The authors have declared no conflicts of interest.

Received:
29.07.25
Accepted:
20.10.25
Citation:
EMJ Respir. ;13[1]:135-143. https://doi.org/10.33590/emjrespir/KNVJ1930.
Keywords:
Autoimmune disease, Pneumocystis jirovecii pneumonia (PCP), pneumocystis.

Each article is made available under the terms of the Creative Commons Attribution-Non Commercial 4.0 License.

Abstract

Pneumocystis jirovecii pneumonia (PCP) is an opportunistic fungal infection that affects patients who are immunocompromised, which commonly includes people with HIV, haematological malignancies, a history of organ transplantation, and patients on long-term immunosuppressive therapies. England, as well as other countries, has seen a steady increase in the incidence of PCP. The authors’ study aimed to understand which medical conditions were predominant in their patient population diagnosed with PCP. The authors conducted a retrospective and observational study in adult patients with a diagnosis of PCP from January 2019–December 2023, a 5-year period, in a District General Hospital in the UK. The results showed that the majority (55%) of patients diagnosed with PCP did not have any malignancy, and that these patients were mainly individuals with rheumatological or autoimmune disease. Among patients with a prior diagnosis of neoplasia, 71% and 29% had solid organ tumours and haematological malignancies, respectively. The in-hospital fatality rate was 27% among all patients with PCP. There is a rising incidence of PCP among patients on long-term immunomodulating drugs, such as people with autoimmune disorders.

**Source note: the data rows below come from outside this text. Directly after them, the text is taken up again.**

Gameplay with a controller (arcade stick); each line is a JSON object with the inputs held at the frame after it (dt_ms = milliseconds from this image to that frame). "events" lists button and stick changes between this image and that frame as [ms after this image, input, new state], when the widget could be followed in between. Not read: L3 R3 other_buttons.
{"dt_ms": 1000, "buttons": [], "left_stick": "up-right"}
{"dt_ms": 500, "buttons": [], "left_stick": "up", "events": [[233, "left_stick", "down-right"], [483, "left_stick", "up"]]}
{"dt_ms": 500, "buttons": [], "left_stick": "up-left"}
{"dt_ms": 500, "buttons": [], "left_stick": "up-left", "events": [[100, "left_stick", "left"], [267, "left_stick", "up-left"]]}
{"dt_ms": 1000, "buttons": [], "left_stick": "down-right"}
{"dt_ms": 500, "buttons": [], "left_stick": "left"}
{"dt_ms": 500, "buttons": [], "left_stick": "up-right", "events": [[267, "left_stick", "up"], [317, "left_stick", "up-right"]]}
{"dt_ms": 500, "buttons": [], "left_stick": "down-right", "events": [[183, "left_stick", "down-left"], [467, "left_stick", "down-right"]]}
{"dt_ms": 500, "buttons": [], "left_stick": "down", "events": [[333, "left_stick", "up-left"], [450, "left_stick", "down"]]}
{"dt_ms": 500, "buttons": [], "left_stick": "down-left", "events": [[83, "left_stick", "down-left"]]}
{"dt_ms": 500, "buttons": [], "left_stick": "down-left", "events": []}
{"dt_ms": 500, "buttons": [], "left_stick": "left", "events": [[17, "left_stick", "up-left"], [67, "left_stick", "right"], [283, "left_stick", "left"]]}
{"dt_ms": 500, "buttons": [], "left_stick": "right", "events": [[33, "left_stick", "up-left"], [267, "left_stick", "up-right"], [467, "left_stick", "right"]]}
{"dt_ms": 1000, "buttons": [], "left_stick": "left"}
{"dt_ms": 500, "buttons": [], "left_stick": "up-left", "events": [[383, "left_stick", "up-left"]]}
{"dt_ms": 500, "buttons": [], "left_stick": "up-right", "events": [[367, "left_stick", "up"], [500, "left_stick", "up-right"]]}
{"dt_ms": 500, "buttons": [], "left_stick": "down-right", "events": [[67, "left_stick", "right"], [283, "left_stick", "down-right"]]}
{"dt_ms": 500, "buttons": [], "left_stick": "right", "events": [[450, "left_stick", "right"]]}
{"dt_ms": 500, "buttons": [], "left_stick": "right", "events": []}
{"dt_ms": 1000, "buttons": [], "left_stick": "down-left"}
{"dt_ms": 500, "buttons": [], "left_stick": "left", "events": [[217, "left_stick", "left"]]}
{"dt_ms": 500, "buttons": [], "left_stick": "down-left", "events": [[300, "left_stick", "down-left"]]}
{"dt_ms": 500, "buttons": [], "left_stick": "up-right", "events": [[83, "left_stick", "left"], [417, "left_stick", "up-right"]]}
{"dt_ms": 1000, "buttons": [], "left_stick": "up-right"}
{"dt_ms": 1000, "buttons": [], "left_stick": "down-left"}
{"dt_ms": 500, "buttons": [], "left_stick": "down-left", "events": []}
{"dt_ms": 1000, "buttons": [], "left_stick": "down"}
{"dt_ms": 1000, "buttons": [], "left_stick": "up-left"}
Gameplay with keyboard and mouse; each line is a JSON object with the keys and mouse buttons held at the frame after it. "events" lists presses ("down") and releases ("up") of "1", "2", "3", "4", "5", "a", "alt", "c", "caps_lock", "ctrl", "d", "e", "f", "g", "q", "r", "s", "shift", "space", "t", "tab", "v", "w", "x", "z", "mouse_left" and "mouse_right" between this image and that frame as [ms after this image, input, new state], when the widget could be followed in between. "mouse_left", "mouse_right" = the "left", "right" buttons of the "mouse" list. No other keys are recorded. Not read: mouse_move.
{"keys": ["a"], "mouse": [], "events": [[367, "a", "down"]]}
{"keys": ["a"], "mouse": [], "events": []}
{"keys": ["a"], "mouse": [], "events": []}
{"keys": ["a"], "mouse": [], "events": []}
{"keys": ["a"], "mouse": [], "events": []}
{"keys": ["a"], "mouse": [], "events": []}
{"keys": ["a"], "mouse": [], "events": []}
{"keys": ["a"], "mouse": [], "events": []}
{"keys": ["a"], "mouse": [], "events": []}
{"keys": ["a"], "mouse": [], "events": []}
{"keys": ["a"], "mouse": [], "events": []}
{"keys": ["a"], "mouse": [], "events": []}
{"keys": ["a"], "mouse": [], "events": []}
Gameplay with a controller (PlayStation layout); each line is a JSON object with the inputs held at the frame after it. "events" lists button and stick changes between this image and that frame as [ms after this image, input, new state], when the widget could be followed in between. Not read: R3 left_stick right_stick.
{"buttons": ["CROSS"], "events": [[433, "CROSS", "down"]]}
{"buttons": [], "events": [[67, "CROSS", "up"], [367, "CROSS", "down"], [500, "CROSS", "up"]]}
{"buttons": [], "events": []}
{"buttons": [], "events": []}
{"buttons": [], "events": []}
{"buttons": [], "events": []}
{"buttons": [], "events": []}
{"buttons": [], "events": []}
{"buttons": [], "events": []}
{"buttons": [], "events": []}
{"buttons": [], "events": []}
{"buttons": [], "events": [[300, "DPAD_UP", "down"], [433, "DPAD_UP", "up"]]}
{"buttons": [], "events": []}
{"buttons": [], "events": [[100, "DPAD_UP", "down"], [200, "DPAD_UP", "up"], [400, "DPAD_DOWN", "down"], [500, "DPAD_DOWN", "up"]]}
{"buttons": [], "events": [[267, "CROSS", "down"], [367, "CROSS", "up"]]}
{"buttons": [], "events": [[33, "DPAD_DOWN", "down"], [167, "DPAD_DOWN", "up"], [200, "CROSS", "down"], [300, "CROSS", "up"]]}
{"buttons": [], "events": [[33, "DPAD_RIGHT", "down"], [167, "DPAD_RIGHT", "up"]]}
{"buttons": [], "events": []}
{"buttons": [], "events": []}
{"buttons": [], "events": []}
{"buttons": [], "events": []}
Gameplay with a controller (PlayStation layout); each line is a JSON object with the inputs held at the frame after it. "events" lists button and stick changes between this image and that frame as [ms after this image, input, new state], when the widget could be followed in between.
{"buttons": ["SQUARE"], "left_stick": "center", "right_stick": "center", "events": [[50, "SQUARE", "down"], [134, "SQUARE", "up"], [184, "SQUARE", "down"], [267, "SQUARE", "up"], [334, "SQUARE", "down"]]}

A high index of suspicion is required for early disease identification and treatment to reduce mortality.

Key Points

1. There is a rising trend of Pneumocystis jirovecii pneumonia (PCP) infection among patients without HIV with or without cancer.
2. Patients with rheumatological and autoimmune diseases are increasingly at risk of PCP.
3. PCP prophylaxis should be considered in high-risk patients on long-term immunomodulating therapies.

INTRODUCTION

Pneumocystis jirovecii pneumonia (PCP) is an opportunistic fungal infection commonly affecting immunocompromised patients, most notably those with HIV, haematological malignancies, a history of organ transplantation, and chronic immunosuppression.1 PCP is caused by the fungus P. jirovecii, previously Pneumocystis carinii, a commensal organism of the respiratory tract.1

In England, the annual incidence of PCP has risen from 2.2 admission episodes per 100,000 population in 2012/2013 to 3.9 admission episodes per 100,000 population in 2021/2022.1 A rising incidence of PCP has also been noted in a German study by Kolbrink B et al.,2 who reported an increase in PCP incidence from 2.3 per 100,000 in 2014 to 2.6 per 100,000 in 2019.

Historically, PCP was predominantly associated with patients with HIV/AIDS. However, with the widespread use of PCP prophylaxis and highly active antiretroviral therapy, the incidence and mortality of PCP in patients with HIV have plummeted.3 Therefore, this rising trend in PCP incidence is related to the increase in the size of the at-risk non-HIV population, a composite of an increasing ageing population, rising prevalence of autoimmune diseases and malignancies, and increased use of immunosuppressive therapies such as B cell-depleting drugs.1 For context, in 2022, Scott et al.4 reported a 42.5% increase in the estimated prevalence of rheumatoid arthritis in England between 2004–2020. This rising trend led to increased exposure to biologics and disease-modifying therapies that, in turn, led to long-term immunosuppression, increasing risks of opportunistic infections such as PCP.5

In a meta-analysis of risk factors for mortality in patients with PCP who are HIV negative, it was noted that haematological malignancies accounted for the majority (29.1%) of non-HIV PCP cases, followed by autoimmune diseases (20.1%; notably systemic lupus erythematosus and rheumatoid arthritis), organ or bone marrow transplantation (14.0%), and solid tumours (6.0%).6 Additionally, most of the study population had a history of receiving immunosuppressive therapies (e.g., steroids or steroids in combination with chemotherapy).6 PCP has high fatality, with a reported mortality rate of 30.6–84.2% in patients without HIV.6-8 Given the rising trend of PCP among patients with autoimmune and rheumatological diseases, the European Alliance of Associations for Rheumatology (EULAR) recommends prophylaxis against PCP in patients treated with daily doses of 15–30 mg of prednisolone or equivalent for 2–4 weeks.9

In this study, the authors examined the characteristics of patients diagnosed with PCP over a 5-year period in their hospital. This study aimed to reaffirm the known disease risk factors for PCP.

METHODS

The authors conducted a retrospective, observational, and descriptive study in adult patients with a diagnosis of PCP between January 2019–December 2023, a 5-year period, in a District General Hospital in the UK. Electronic clinical notes for patients with a diagnosis of PCP were retrieved using International Classification of Diseases, 10th Revision (ICD-10) code B59.

The authors defined a PCP case as a patient diagnosed and treated for PCP based on either clinical manifestations, imaging features or microbiological confirmation, or a clinico-pathological combination.

A descriptive analysis of the variables under study was performed. Two groups were established for comparison: patients with cancer and patients without cancer. The patients with cancer were further grouped into haematological malignancy or non-haematological malignancy. Analysis was performed using Stata 19 statistical software (StataCorp, College Station, Texas, USA).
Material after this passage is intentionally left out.